[REQUIRED ACTION] Which lines mention "anchor"? Show each one from the listing.

[STORED DATA]
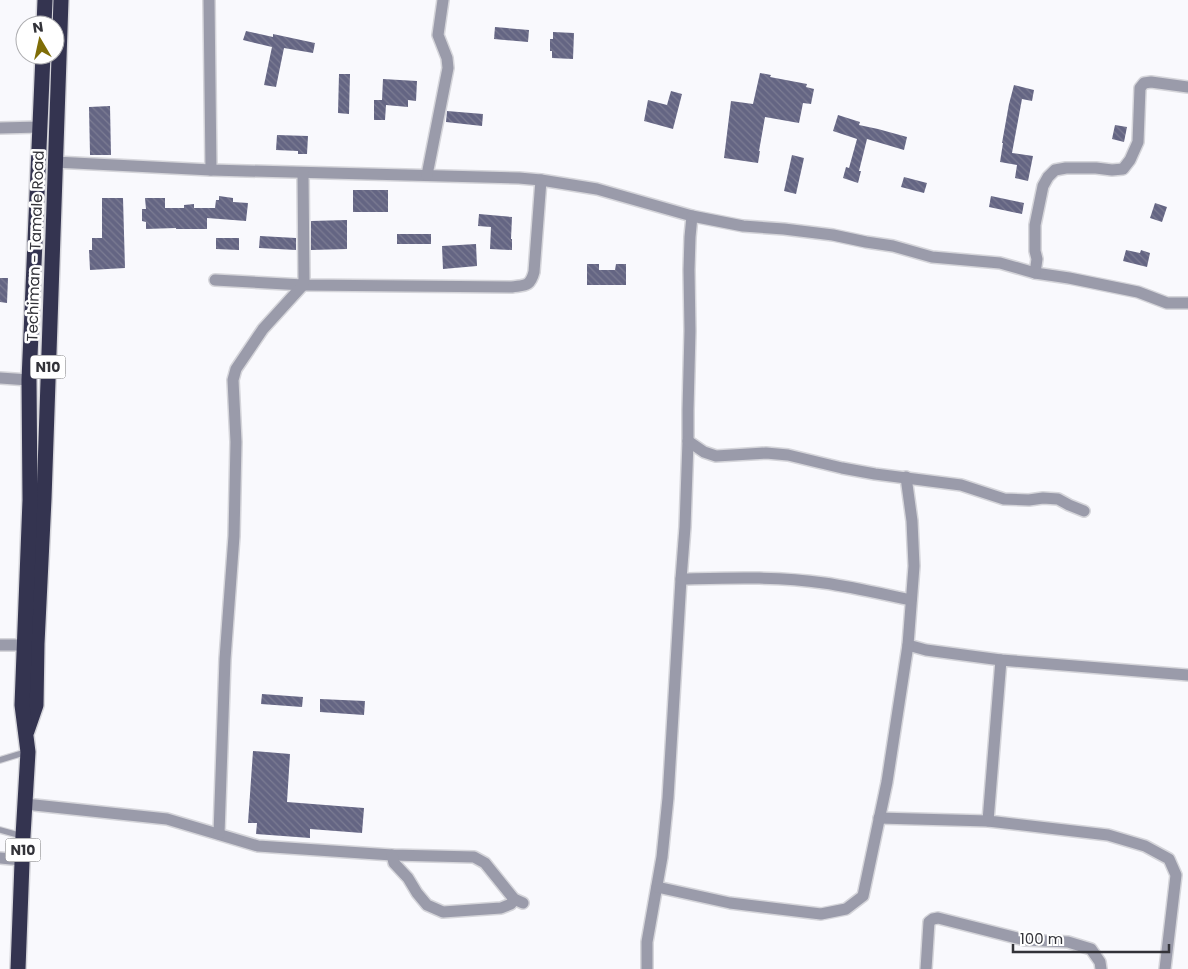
<svg xmlns="http://www.w3.org/2000/svg" width="1188" height="969" viewBox="0 0 1188 969" font-family="Poppins,sans-serif">
<style>
.building{fill:url(#building-back-hatch)}
.lines{fill:none;stroke-linecap:round;stroke-linejoin:round}
.lane-casing{stroke:#d5d5da;stroke-width:8}
.street-casing{stroke:#d5d5da;stroke-width:14}
.highway-casing{stroke:#d5d5da;stroke-width:18}
.lane{stroke:#9a9baa;stroke-width:5.5}
.street{stroke:#9a9baa;stroke-width:11}
.highway{stroke:#343450;stroke-width:15}
.labels{text-anchor:middle;dominant-baseline:central;stroke-width:5;stroke-linejoin:round;paint-order:stroke}
.shield{fill:#fff;stroke:#707074;stroke-width:1}
.shield-label{font-size:14px;font-weight:bold;fill:#333339}
.street-label{font-size:15px;fill:#333339;stroke:#fff}
</style>
<defs>
<pattern id="building-back-hatch" width="6" height="6" patternUnits="userSpaceOnUse" patternTransform="scale(1.25)"><rect width="6" height="6" fill="#646583"/><path d="M-1 5l2 2M0 0l6 6M5-1l2 2" fill="none" stroke="#7c7c93"/></pattern>
</defs>
<rect width="100%" height="100%" fill="#f9f9fd"/>
<g class="building">
<polygon points="495,27 529,30 528,42 494,39"/>
<polygon points="246,31 273,37 273,34 315,43 313,53 284,48 276,87 264,85 272,47 243,40"/>
<polygon points="553,32 574,33 573,59 552,58 552,51 550,51 550,39 553,39"/>
<polygon points="760,73 771,75 770,77 807,84 806,87 814,89 811,104 803,103 799,123 765,117 759,151 760,151 758,163 724,158 731,101 753,104"/>
<polygon points="339,74 350,74 349,114 338,113"/>
<polygon points="383,79 417,81 416,101 408,100 408,107 386,105 385,120 374,120 374,100 382,100"/>
<polygon points="1014,85 1034,90 1032,101 1022,99 1012,153 1033,156 1028,181 1015,178 1017,165 1000,162 1003,143 1002,143 1009,104"/>
<polygon points="671,91 682,94 673,129 644,121 648,100 667,105"/>
<polygon points="110,106 111,155 90,155 89,107"/>
<polygon points="447,111 483,114 482,126 446,122"/>
<polygon points="838,115 860,122 859,125 878,129 907,137 904,150 867,139 859,171 861,171 858,183 843,178 846,167 849,168 857,139 833,131"/>
<polygon points="1115,125 1127,127 1124,142 1112,139"/>
<polygon points="277,135 308,136 307,154 298,154 298,151 276,150"/>
<polygon points="792,155 804,158 796,194 784,191"/>
<polygon points="904,177 927,183 924,193 901,187"/>
<rect x="353" y="190" width="35" height="22"/>
<polygon points="219,196 233,198 233,202 248,203 246,221 207,218 207,229 176,229 176,228 146,229 146,222 142,221 142,209 146,209 145,198 165,198 165,208 184,208 184,205 194,204 194,208 215,208 216,200 219,200"/>
<polygon points="991,196 1024,203 1022,214 989,207"/>
<polygon points="102,198 123,198 125,268 90,270 89,250 92,250 92,238 102,238"/>
<polygon points="1155,203 1167,207 1162,222 1150,218"/>
<polygon points="479,214 512,217 511,239 512,239 512,250 490,249 491,227 478,226"/>
<polygon points="347,220 347,249 311,250 311,221"/>
<rect x="397" y="234" width="34" height="10"/>
<polygon points="260,236 296,238 296,250 259,248"/>
<polygon points="216,238 239,238 239,250 216,249"/>
<polygon points="476,244 477,266 443,269 442,246"/>
<polygon points="1126,250 1140,253 1141,250 1150,253 1147,267 1123,261"/>
<polygon points="587,264 599,264 599,270 615,270 616,264 626,264 626,285 587,285"/>
<polygon points="0,278 8,278 7,303 0,302"/>
<polygon points="262,694 303,697 302,707 261,704"/>
<polygon points="320,699 365,701 364,715 320,712"/>
<polygon points="253,751 290,754 287,802 364,808 362,833 310,829 310,838 256,834 257,823 248,823"/>
</g>
<g class="lines">
<g class="lane-casing">
<g id="lane">
<polyline points="0,760 26,752"/>
<polyline points="0,830 22,836"/>
</g>
</g>
<g class="street-casing">
<g id="street">
<polyline points="209,0 211,170"/>
<polyline points="0,128 40,127"/>
<polyline points="55,162 211,170 519,178 541,180 597,189 692,216 690,237 689,270 690,331 688,410 688,441 685,527 681,579 668,798 662,857 647,942 647,969"/>
<polyline points="427,175 448,68 447,58 438,35 443,0"/>
<polyline points="692,216 743,226 784,229 833,235 866,242 893,246 932,257 1000,263 1035,273 1069,278 1138,292 1167,303 1188,303"/>
<polyline points="1035,273 1037,259 1035,251 1035,225 1043,186 1048,177 1055,170 1066,168 1096,168 1112,170 1123,169 1130,160 1138,142 1140,88 1144,83 1151,82 1188,87"/>
<path d="M215,280L303,285L512,287C525,285 530,287 534,272L541,180"/>
<polyline points="0,378 29,380"/>
<polyline points="688,441 704,452 716,456 766,453 788,455 842,468 875,474 961,485 1004,499 1029,500 1043,498 1058,499 1069,505 1084,511"/>
<polyline points="906,477 912,521 914,566 908,645 926,650 1001,660 1188,675"/>
<path d="M681,579C728,578 776,576 824,583C853,587 882,594 911,600"/>
<polyline points="0,645 25,645"/>
<polyline points="1001,660 988,821 1108,835 1145,846 1169,859 1176,875 1165,969"/>
<polyline points="25,804 167,819 258,846 392,855 474,857 485,863 514,899 523,903"/>
<polyline points="879,818 988,821"/>
<polyline points="219,834 225,659 234,536 236,442 233,380 236,369 263,329 303,285 304,279 303,173"/>
<polyline points="392,855 394,863 408,878 417,893 427,905 443,912 501,908 511,904 514,899"/>
<polyline points="0,858 22,860"/>
<polyline points="657,887 730,903 821,914 846,909 863,896 887,782 908,645"/>
<polyline points="926,969 929,922 933,919 938,918 1025,940 1068,942 1091,949 1100,962 1101,969"/>
</g>
</g>
<g class="highway-casing">
<g id="highway">
<polyline points="44,25 45,0"/>
<polyline points="27,731 36,705 37,644 44,499 61,0"/>
<polyline points="18,969 23,836 28,752 22,705 30,500 29,380 43,55"/>
</g>
</g>
<use href="#lane" class="lane"/>
<use href="#street" class="street"/>
<use href="#highway" class="highway"/>
</g>
<g class="labels">
<g class="shield">
<rect x="30.5" y="355.5" width="35" height="23" rx="4"/>
<rect x="5.5" y="838.5" width="35" height="23" rx="4"/>
</g>
<g class="shield-label">
<text x="48" y="367">N10</text>
<text x="23" y="850">N10</text>
</g>
<g class="street-label">
<text transform="translate(35 246) rotate(-88)">Techiman - Tamale Road</text>
</g>
</g>
<g transform="translate(40 40) rotate(351)"><circle r="24" fill="#ffffff" stroke="#adadb0"/>
<path d="M0-4L9 19L0 12L-9 19Z" fill="#7f6d07"/>
<text y="-8" font-size="14" font-weight="bold" text-anchor="middle" fill="#333339">N</text>
</g>
<path d="M1013 944v8h156v-8" fill="none" stroke="#333339" stroke-width="2.5"/>
<text x="1020" y="944" font-size="15" fill="#333339" stroke="#ffffff" stroke-width="4" paint-order="stroke">100 m</text>
</svg>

[RESULT]
.labels{text-anchor:middle;dominant-baseline:central;stroke-width:5;stroke-linejoin:round;paint-order:stroke}
<text y="-8" font-size="14" font-weight="bold" text-anchor="middle" fill="#333339">N</text>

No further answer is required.